— Никаких лишних, и, тем более, вымышленных подробностей прессе, — продолжал неизвестный. — Всё что им положено знать уже официально озвучено в новостях. Дело государственное. С этого момента из геттополиса ни на шаг, о дальнейшем Вас оповестят в ближайшие дни. До скорой встречи.
В словах неизвестного не было никакой жёсткости, и тем не менее, они прозвучали как военный приказ. Элис не успела ответить, и даже осмыслить происходящее, как человек исчез.
В толпе журналистов, возникло движение, — отец Элис пробирался сквозь оцепление. Он был бледен, но держался, как потомственный аристократ. Увидев реанимационные носилки, он потерял последние остатки самообладания и рванулся к дочери, сбив с ног журналиста телеканала "Братство сегодня". Корреспондент узнал профессора.
— Это профессор Вейл Найтэнгел, — послушались крики со всех сторон. Толпа ещё больше оживилась.
— Профессор, что вы почувствовали когда узнали что ваша дочь находится в заложниках?
Не сказав ни слова, профессор обнял дочь так сильно, что она почувствовала нестерпимую боль. Она попыталась освободиться, но отец отпустил её только через долгую минуту, которая сопровождалась звуками щёлкающих фотокамер. Послышался шквал аплодисментов.
— Элиссссс, — прошептал профессор гипнотическим змеиным шепотом. Я думал, что скорее сойду с ума, чем доеду до этого проклятого места! Нам надо в больницу, немедленно!
Она схватила его за руку.
— Нет, пожалуйста, только не это! Ты сам знаешь что здесь за больницы. Вот там меня точно разорвут на куски! Я дойду до машины. Отвези меня домой! Пожалуйста!
Профессор знал что через секунду дочь сорвётся в истерику. Спорить было бессмысленно и опасно, — каждое неосторожное слово, сказанное в приступе неконтролируемой ярости несло смертельную опасность оказаться в "Кричащей Тишине".
— Ты можешь идти? — спросил он, заслоняя её от галдящей толпы.
— Я поползу, лишь бы скрыться от них, — простонала Элис.
— Осторожно иди за мной, — он взял дочь за руку показывая направление. — Сейчас нас выведут.
Элис опустила голову и послушно нырнула в образовавшийся зазор между полицейскими. Ехать в больницу не имело смысла. Профессор знал это не хуже дочери. Над медициной в Братстве одержали убедительную победу много лет назад.
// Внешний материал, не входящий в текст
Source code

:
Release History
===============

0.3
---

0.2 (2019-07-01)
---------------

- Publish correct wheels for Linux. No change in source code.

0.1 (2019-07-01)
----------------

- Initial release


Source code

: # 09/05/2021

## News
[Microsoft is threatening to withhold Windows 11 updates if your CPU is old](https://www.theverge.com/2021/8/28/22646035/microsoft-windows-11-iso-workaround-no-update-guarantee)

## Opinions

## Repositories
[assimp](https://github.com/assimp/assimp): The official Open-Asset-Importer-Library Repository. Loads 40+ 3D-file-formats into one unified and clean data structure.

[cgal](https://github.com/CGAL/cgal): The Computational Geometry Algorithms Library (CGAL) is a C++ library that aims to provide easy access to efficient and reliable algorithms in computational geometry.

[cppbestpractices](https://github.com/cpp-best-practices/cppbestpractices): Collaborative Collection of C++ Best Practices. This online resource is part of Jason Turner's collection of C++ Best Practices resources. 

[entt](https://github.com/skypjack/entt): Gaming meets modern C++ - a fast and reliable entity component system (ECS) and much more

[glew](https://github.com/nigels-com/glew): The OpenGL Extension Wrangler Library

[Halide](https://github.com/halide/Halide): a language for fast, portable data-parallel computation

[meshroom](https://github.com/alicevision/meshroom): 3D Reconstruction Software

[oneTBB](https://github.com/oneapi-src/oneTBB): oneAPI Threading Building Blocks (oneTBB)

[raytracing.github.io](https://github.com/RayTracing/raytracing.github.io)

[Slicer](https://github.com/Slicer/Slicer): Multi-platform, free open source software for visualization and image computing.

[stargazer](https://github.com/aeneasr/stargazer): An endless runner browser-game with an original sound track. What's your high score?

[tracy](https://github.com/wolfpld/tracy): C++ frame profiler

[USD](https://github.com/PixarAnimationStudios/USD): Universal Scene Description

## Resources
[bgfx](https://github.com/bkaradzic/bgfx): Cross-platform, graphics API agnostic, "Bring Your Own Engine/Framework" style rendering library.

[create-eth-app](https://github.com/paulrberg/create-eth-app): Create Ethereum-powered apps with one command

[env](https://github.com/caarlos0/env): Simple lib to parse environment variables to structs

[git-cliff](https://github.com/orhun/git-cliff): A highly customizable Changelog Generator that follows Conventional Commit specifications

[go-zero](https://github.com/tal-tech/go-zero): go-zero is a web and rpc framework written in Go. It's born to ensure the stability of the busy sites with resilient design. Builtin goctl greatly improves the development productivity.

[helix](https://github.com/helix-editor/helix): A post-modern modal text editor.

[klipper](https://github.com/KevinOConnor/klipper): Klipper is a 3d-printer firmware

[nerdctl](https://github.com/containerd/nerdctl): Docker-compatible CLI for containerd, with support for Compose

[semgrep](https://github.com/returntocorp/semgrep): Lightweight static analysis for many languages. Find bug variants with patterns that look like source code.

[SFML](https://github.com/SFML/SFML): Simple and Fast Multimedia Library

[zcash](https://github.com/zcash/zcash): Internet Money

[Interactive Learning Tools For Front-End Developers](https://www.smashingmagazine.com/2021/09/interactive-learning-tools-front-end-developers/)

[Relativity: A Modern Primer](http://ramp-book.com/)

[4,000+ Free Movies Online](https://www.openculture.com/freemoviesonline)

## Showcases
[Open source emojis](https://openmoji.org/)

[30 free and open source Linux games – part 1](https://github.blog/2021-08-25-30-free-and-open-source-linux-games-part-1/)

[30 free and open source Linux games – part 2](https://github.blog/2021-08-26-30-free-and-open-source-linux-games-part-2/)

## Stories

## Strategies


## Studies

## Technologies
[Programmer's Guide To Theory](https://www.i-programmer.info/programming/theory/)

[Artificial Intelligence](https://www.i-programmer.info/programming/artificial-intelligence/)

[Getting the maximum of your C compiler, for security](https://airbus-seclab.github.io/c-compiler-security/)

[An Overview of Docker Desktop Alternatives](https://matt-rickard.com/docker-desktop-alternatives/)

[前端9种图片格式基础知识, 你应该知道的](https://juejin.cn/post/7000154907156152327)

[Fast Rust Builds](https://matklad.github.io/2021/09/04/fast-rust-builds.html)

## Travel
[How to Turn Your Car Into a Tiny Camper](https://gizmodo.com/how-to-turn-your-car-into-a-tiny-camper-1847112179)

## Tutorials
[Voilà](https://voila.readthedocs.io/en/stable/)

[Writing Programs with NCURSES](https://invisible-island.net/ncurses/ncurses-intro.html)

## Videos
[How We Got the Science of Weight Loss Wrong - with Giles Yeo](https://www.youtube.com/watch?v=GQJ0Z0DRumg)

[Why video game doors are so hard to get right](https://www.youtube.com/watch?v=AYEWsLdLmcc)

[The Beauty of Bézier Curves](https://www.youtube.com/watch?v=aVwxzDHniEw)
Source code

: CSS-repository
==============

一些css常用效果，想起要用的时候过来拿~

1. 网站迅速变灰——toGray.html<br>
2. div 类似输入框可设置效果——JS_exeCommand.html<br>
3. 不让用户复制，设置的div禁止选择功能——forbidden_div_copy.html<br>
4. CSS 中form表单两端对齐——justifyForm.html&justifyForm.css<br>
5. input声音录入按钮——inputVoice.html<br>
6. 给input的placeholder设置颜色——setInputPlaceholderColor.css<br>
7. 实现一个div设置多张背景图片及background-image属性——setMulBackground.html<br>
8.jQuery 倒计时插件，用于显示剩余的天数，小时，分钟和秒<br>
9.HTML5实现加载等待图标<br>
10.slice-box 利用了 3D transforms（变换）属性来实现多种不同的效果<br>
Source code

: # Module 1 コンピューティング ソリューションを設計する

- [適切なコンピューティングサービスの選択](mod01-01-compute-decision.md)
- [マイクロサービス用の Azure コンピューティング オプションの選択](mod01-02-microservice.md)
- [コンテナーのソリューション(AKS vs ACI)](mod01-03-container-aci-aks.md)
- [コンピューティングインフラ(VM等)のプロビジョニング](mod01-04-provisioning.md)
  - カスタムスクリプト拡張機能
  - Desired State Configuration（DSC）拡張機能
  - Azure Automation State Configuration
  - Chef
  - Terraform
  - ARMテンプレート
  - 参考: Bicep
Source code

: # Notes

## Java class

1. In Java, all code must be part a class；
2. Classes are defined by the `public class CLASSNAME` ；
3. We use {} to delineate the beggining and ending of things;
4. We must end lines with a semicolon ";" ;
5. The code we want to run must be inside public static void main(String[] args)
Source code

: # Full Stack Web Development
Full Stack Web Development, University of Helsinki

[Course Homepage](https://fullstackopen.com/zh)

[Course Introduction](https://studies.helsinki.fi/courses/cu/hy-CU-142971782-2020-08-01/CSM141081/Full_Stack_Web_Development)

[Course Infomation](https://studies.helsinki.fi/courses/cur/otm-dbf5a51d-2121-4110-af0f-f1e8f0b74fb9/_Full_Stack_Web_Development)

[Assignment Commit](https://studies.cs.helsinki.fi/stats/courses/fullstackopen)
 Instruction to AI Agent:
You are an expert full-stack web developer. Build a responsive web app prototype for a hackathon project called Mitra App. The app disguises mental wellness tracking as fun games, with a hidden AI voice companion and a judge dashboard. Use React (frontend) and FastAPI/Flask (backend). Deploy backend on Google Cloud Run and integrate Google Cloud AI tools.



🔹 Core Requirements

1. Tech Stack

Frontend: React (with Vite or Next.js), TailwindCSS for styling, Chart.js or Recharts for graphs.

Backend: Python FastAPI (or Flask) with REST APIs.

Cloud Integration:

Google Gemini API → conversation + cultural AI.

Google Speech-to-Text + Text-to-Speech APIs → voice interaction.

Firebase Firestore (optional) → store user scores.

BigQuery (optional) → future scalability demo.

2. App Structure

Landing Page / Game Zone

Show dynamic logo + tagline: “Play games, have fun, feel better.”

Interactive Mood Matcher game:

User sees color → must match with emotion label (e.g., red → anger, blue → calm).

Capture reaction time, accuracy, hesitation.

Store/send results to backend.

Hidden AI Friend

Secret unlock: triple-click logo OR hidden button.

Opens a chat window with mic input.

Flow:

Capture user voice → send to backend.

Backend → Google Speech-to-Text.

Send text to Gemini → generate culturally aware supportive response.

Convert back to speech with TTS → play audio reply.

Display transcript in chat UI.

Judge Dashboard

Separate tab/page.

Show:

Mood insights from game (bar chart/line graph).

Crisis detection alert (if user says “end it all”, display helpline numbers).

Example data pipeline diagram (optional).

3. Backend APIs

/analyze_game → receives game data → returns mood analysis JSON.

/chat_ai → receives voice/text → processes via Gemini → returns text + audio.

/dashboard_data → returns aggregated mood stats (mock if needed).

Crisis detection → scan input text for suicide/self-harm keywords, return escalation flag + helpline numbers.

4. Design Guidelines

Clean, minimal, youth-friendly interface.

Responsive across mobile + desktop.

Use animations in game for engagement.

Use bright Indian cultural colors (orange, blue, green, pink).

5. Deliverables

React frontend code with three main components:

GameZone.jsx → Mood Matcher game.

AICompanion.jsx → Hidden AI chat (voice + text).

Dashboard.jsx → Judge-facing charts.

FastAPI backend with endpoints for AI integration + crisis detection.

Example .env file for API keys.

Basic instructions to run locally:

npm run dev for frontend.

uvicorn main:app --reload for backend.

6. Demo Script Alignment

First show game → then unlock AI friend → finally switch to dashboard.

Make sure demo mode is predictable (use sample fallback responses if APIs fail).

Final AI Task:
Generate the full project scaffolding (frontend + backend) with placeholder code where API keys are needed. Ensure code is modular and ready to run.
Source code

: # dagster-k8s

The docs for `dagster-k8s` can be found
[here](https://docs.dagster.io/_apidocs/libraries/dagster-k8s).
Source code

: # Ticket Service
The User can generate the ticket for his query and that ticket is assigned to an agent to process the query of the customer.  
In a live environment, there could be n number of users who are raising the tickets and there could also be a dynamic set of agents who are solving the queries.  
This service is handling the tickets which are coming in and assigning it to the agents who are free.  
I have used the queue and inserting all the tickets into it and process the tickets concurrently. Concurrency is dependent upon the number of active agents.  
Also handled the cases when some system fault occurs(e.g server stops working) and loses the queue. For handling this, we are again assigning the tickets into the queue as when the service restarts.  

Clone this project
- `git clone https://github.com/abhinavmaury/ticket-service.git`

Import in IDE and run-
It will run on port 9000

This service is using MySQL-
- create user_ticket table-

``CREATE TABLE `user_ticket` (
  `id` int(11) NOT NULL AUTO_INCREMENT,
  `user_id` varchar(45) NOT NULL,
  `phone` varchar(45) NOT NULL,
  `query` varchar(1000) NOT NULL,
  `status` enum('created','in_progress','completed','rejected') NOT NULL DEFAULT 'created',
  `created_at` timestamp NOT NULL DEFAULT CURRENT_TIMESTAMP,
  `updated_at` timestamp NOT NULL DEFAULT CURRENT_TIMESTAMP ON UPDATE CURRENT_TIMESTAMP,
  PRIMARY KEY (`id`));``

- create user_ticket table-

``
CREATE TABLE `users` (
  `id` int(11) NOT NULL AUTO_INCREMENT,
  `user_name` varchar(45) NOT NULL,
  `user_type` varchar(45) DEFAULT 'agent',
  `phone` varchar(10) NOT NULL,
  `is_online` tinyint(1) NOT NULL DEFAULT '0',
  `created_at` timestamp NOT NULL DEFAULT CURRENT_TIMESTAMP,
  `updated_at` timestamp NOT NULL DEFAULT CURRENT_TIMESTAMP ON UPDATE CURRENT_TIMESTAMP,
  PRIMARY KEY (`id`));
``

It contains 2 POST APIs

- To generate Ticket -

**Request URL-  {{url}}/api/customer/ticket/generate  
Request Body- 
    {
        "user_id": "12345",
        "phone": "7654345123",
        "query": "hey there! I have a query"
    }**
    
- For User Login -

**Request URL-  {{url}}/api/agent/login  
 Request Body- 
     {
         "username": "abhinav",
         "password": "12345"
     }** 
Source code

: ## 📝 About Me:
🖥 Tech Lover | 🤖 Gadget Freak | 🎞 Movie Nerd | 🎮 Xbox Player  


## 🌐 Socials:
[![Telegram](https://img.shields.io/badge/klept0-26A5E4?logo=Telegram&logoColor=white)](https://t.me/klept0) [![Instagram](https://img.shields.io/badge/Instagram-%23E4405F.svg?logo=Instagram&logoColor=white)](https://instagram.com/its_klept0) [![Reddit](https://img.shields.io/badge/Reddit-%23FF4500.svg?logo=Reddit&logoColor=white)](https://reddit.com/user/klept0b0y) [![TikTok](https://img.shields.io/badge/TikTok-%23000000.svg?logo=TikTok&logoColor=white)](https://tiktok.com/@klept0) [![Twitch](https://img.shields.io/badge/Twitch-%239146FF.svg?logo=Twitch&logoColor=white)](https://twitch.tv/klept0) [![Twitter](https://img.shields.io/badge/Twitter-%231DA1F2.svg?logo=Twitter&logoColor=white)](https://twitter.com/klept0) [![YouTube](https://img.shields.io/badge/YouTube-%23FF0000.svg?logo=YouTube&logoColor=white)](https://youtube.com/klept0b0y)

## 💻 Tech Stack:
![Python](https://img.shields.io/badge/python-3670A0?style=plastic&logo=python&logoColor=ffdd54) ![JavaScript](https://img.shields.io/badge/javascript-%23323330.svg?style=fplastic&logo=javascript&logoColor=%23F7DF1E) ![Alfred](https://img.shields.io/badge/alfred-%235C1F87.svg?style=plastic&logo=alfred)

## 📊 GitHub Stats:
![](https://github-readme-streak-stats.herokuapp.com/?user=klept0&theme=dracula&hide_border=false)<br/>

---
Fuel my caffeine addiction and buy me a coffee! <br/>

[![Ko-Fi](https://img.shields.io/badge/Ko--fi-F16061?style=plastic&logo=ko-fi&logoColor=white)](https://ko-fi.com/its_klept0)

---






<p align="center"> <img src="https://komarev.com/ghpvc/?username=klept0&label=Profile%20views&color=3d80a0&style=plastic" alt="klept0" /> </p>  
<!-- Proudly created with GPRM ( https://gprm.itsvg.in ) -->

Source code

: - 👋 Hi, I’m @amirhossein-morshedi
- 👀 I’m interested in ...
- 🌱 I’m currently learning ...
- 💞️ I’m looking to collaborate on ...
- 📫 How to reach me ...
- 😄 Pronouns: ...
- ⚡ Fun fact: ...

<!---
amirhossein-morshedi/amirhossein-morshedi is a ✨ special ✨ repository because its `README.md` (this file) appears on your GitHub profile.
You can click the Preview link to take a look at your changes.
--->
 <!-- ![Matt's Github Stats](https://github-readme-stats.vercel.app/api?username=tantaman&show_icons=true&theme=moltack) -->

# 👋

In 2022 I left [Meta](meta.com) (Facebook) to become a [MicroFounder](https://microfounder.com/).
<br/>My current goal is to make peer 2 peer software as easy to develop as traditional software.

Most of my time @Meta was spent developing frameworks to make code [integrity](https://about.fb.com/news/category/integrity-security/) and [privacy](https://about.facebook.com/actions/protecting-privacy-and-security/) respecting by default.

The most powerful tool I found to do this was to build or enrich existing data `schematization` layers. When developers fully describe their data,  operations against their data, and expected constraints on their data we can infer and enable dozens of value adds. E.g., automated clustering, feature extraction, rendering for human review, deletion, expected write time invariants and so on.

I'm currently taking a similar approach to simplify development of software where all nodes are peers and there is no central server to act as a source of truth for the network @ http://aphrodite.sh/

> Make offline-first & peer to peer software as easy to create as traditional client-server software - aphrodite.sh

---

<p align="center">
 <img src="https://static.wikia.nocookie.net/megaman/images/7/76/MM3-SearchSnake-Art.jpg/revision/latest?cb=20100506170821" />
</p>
Систему здравоохранения фактически заменило Министерство Трансплантации, — придаток биохимического завода, штамповавший искусственные органы.
Министерство вело учёт и перераспределение мест в бесконечных очередях на хирургические операции по пересадке сердца, почек, лёгких, и даже пальцев конечностей. Место в очереди гарантировалось при условии полной занятости на одном из гетто-предприятий или в любой структуре относящейся к их функционированию. Специальный код, содержащий ближайшие даты операций для каждого конкретного жителя Братства, отображался на электронашейнике, — электронном приборе, напоминающем плотно прилегающий к шее чокер.
Ношение устройства было обязательным, — его отсутствие на шее считалось серьёзным нарушением закона и часто становилось поводом для ареста. Более тяжким преступлением считалось лишь публичное оскорбление Главнокомыслёщего и изнасилование малолетней.
Даты операций не являлись фиксированными. В течении дня, они могли отдаляться от исходных на несколько месяцев или лет. Иногда это объяснялось незапланированными экстренными операциями для военных, но в большинстве случаев изменение происходило без каких либо комментариев со стороны министерства. Последние десять символов кода являлись шифром и предназначались для служебного пользования. Шифр мог измениться в любой момент, без всякой связи с датами операций. Такие странные флюктуации вызывали смутную тревогу и желание не думать о том что всё это могло означать. Перед тем как сесть в машину профессор посмотрел на код дочери. Его служебная часть изменилась до неузнаваемости.
V
Нервный срыв догнал Элис уже в машине, — шок от столкновения со смертником прошёл, оставив нервную систему наедине с ужасом пережитых минут. Попытки профессора привести дочь в чувство терпели неминуемое фиаско, — она билась в конвульсиях, сопротивляясь любому проявлению сострадания.
Он внезапно ощутил собственную вину за терзания дочери: за это жуткое смертоносное утро, за то что создал семью на мрачном заговорённом пространстве называемым Братством. Тридцать лет назад правительство не препятствовало политическому бегству в штаты Северо-Балистического Пасьянса. Он находил тысячи оправданий, чтобы остаться, пока щит отчуждения, возникший между двумя странами, окончательно не перечеркнул эту возможность.